Work to complete = Lines in which "pelayanan" appears should be pulled from the data below.

** Opening Data to use block **

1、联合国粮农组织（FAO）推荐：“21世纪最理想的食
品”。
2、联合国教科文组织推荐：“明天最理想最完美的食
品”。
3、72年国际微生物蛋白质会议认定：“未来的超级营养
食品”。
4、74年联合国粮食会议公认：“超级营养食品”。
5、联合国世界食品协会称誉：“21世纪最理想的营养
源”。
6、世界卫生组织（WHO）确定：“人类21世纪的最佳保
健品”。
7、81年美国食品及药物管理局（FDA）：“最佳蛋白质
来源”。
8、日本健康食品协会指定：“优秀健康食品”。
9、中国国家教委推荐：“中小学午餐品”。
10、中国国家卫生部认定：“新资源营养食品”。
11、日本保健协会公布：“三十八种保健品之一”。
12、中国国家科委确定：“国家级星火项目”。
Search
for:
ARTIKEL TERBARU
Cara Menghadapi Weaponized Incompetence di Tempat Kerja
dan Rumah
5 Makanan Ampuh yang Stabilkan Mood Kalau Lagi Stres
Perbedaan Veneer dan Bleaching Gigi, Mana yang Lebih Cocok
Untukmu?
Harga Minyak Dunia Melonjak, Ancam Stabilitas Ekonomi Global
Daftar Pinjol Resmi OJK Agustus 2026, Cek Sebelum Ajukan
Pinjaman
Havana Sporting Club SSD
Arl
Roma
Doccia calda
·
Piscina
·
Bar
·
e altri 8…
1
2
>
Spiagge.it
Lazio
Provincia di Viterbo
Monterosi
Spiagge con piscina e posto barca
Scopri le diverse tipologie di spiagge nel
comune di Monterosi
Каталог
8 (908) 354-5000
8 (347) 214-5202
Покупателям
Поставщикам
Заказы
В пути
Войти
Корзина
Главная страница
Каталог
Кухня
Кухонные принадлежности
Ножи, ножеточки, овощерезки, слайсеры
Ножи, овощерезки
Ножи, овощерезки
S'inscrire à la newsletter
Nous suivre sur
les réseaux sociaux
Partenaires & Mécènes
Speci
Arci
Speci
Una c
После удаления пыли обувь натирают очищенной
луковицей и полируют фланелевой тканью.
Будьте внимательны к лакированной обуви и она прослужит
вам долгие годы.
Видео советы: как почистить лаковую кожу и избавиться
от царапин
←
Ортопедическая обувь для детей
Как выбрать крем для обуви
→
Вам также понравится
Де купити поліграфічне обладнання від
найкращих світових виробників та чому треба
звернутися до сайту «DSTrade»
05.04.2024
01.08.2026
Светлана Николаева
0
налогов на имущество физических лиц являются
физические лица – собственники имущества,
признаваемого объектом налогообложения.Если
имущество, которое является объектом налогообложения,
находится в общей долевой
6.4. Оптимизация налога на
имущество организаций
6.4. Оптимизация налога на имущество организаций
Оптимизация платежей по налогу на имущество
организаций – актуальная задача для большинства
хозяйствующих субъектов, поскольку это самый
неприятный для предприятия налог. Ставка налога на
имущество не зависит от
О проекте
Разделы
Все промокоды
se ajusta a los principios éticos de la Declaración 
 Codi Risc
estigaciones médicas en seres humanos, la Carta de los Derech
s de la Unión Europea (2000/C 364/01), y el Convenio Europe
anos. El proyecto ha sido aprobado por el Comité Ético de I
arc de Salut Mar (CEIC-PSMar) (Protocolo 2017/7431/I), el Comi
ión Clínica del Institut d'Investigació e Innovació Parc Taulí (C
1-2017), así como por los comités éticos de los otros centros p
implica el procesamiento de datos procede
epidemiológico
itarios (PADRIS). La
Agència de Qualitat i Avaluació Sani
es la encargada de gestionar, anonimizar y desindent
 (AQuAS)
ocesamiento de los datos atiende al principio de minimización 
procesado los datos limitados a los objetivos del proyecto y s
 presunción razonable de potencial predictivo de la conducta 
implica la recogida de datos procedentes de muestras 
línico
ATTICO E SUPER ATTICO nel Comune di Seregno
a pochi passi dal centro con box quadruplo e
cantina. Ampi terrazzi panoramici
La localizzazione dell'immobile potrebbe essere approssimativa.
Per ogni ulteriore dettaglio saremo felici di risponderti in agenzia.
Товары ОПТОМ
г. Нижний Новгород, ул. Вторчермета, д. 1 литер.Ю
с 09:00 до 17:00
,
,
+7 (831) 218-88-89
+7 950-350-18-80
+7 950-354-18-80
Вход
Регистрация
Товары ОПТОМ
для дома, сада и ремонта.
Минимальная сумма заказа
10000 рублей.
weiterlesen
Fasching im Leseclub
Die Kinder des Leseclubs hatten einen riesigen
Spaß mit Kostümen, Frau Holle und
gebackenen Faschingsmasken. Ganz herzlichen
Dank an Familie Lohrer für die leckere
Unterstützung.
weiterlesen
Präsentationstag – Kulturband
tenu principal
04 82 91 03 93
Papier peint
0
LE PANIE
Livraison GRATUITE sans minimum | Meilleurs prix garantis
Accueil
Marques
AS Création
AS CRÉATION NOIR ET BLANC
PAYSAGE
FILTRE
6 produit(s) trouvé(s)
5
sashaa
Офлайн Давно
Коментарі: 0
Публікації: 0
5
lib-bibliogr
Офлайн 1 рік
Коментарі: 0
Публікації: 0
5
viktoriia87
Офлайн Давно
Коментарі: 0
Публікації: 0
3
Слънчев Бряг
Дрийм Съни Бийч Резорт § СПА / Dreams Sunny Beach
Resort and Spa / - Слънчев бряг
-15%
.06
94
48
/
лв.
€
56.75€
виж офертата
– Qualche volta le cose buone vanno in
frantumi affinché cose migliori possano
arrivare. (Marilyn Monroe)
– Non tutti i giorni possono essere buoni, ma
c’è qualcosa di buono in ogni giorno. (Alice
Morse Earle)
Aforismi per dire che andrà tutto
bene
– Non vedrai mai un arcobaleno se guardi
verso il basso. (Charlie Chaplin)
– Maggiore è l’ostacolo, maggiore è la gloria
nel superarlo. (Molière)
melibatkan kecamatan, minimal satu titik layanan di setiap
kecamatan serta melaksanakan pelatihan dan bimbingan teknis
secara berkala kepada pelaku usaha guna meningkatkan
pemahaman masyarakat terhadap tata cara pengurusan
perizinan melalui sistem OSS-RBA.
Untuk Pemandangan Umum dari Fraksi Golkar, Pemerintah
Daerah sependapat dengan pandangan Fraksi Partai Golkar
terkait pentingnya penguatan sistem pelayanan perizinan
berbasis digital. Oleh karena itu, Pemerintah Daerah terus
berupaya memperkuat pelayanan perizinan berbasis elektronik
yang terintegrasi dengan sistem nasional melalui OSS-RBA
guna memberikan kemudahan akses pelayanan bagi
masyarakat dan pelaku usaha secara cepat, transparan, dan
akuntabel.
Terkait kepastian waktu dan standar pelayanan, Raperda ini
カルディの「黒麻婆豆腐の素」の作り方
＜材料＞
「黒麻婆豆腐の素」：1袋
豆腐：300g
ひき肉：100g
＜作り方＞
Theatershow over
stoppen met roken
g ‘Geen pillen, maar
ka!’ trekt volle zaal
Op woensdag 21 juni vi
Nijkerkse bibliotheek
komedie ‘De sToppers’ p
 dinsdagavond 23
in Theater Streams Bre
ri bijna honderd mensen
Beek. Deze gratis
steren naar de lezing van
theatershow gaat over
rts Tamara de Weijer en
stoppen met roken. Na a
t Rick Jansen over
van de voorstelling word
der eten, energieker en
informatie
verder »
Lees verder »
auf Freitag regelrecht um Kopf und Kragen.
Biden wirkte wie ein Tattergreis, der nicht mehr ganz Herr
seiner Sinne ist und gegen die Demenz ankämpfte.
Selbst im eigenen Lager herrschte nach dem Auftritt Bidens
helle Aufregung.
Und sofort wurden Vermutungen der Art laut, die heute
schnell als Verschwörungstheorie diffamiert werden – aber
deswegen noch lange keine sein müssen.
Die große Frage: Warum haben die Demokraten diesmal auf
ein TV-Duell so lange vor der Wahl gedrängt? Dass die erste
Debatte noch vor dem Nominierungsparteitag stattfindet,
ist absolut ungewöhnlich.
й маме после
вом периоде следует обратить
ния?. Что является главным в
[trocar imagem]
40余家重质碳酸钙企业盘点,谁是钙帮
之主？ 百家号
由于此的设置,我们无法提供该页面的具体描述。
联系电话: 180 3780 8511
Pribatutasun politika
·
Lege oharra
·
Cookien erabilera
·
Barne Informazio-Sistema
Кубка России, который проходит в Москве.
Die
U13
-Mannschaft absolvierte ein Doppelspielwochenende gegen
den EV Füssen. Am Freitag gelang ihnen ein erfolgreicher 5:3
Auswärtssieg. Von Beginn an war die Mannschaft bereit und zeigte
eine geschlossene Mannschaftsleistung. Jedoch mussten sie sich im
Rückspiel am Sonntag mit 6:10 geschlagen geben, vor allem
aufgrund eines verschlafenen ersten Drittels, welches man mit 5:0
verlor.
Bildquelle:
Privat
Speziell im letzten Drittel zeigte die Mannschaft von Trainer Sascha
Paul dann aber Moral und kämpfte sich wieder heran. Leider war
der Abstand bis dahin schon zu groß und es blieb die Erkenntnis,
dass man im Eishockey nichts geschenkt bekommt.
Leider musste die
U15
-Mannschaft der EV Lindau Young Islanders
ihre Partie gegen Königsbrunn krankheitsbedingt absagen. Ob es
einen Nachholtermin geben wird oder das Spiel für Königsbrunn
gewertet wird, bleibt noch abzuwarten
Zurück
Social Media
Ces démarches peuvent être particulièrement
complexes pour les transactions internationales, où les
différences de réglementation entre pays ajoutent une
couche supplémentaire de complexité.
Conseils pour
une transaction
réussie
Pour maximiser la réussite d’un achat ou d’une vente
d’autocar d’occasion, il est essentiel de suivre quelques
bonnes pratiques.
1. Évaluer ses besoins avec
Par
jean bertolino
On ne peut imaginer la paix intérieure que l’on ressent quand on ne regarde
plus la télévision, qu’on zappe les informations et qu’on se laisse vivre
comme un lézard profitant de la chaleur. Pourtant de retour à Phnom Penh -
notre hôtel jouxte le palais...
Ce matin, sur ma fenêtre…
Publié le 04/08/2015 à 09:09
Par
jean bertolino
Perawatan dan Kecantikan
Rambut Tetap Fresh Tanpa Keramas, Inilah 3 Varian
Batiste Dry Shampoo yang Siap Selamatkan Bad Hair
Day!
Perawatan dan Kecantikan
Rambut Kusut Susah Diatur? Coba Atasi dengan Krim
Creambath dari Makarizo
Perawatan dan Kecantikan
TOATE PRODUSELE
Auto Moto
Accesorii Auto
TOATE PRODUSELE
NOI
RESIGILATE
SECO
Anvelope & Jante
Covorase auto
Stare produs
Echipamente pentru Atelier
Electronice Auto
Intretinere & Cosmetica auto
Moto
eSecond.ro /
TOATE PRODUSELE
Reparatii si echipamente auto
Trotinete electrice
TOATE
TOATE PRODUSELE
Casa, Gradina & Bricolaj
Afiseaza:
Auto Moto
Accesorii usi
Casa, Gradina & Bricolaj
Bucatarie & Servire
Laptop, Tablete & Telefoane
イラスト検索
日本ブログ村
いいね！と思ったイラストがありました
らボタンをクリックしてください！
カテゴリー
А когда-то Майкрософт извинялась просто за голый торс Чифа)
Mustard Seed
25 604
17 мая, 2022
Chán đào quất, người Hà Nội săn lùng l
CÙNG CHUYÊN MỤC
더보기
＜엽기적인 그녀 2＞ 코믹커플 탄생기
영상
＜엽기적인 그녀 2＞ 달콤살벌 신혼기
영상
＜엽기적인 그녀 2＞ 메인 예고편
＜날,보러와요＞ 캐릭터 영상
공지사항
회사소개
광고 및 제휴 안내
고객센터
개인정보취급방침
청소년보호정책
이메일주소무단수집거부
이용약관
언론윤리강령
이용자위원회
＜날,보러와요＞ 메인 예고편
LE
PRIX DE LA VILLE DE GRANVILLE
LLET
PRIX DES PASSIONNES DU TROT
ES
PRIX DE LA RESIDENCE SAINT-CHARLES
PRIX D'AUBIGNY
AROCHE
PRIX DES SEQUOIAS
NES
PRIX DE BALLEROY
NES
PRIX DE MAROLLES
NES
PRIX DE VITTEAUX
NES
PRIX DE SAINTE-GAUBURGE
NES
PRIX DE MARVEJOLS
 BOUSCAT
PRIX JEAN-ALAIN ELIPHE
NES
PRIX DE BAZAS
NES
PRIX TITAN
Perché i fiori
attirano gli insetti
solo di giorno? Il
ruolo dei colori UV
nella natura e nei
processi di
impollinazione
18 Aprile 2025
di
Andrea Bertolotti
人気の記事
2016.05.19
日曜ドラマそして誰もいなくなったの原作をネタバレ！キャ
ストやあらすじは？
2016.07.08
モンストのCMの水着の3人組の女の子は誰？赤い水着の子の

** Closing Data to use block **

Task response =
terkait pentingnya penguatan sistem pelayanan perizinan
berupaya memperkuat pelayanan perizinan berbasis elektronik
guna memberikan kemudahan akses pelayanan bagi
Terkait kepastian waktu dan standar pelayanan, Raperda ini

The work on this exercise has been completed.